## AIM OF THE EXERCISE
When you reach the line containing "pinky tip: (378, 261)" in the entries below, begin reproducing lines exactly, and stop once the line containing "ring tip: (371, 242)" is done.

============

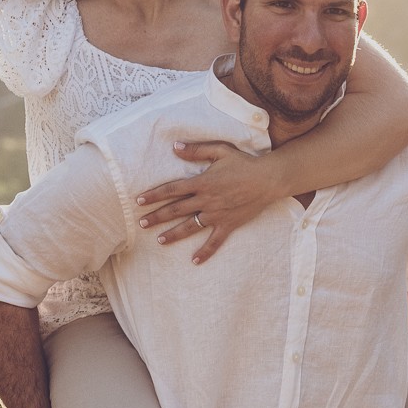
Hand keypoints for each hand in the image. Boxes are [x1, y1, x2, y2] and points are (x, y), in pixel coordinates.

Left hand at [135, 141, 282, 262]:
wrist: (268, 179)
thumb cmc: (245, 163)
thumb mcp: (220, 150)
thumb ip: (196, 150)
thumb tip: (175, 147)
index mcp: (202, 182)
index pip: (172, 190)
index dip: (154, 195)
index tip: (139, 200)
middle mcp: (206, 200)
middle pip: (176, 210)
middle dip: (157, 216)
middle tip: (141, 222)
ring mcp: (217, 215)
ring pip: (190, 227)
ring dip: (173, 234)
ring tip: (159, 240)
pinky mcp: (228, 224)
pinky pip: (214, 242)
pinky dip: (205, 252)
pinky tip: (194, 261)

============

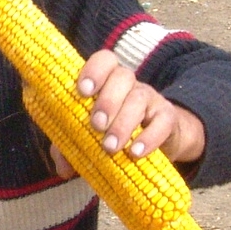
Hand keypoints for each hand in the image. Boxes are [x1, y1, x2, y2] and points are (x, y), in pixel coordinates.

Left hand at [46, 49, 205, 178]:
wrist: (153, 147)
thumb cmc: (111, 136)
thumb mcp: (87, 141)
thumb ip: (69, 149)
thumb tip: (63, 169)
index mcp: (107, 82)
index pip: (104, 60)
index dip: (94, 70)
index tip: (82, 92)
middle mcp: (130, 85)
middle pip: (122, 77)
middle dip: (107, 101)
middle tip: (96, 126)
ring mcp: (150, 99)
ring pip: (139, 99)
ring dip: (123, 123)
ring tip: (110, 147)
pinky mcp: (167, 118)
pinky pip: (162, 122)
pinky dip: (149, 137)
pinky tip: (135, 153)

============

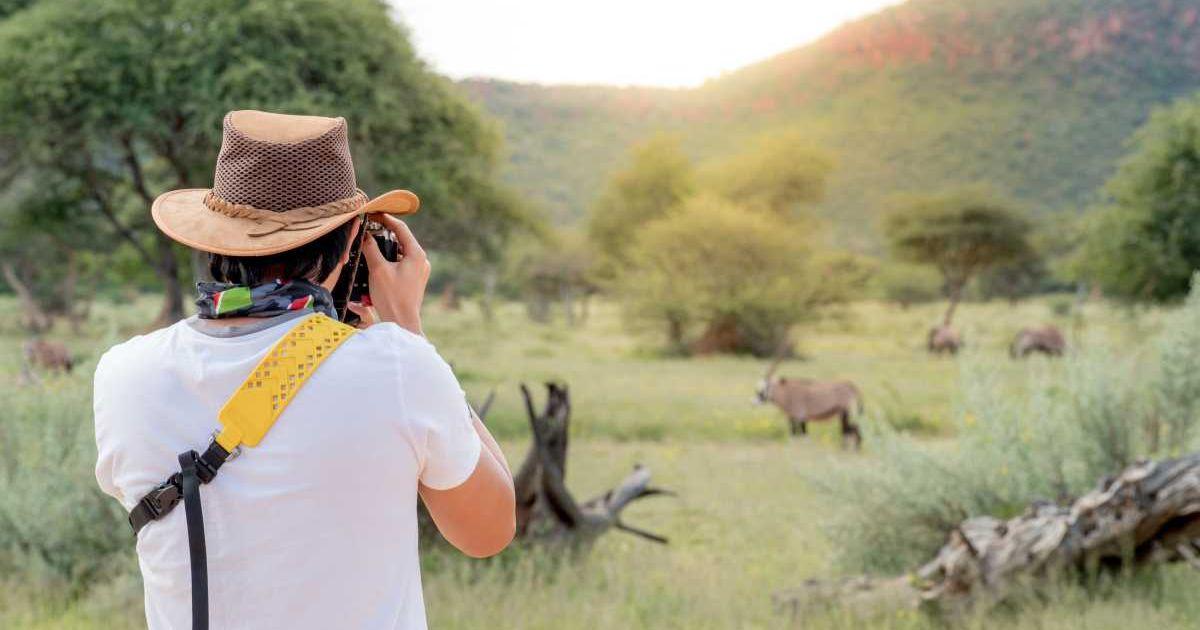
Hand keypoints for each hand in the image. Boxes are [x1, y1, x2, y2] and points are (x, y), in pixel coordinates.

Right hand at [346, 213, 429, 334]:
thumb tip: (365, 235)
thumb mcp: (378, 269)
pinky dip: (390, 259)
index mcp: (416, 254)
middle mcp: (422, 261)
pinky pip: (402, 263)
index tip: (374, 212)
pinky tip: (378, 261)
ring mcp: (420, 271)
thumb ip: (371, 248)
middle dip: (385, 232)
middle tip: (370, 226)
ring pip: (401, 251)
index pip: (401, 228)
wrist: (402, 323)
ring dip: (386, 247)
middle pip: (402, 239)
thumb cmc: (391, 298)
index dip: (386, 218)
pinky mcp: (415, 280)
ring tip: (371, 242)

============

## TASK OUTPUT
pinky tip: (378, 261)
ring mcp: (420, 271)
thumb ip: (371, 248)
middle dip: (385, 232)
middle tip: (370, 226)
ring pip: (401, 251)
index pip: (401, 228)
wrist: (402, 323)
ring dip: (386, 247)
middle pip: (402, 239)
thumb cmc: (391, 298)
index dip: (386, 218)
pinky mcp: (415, 280)
ring tip: (371, 242)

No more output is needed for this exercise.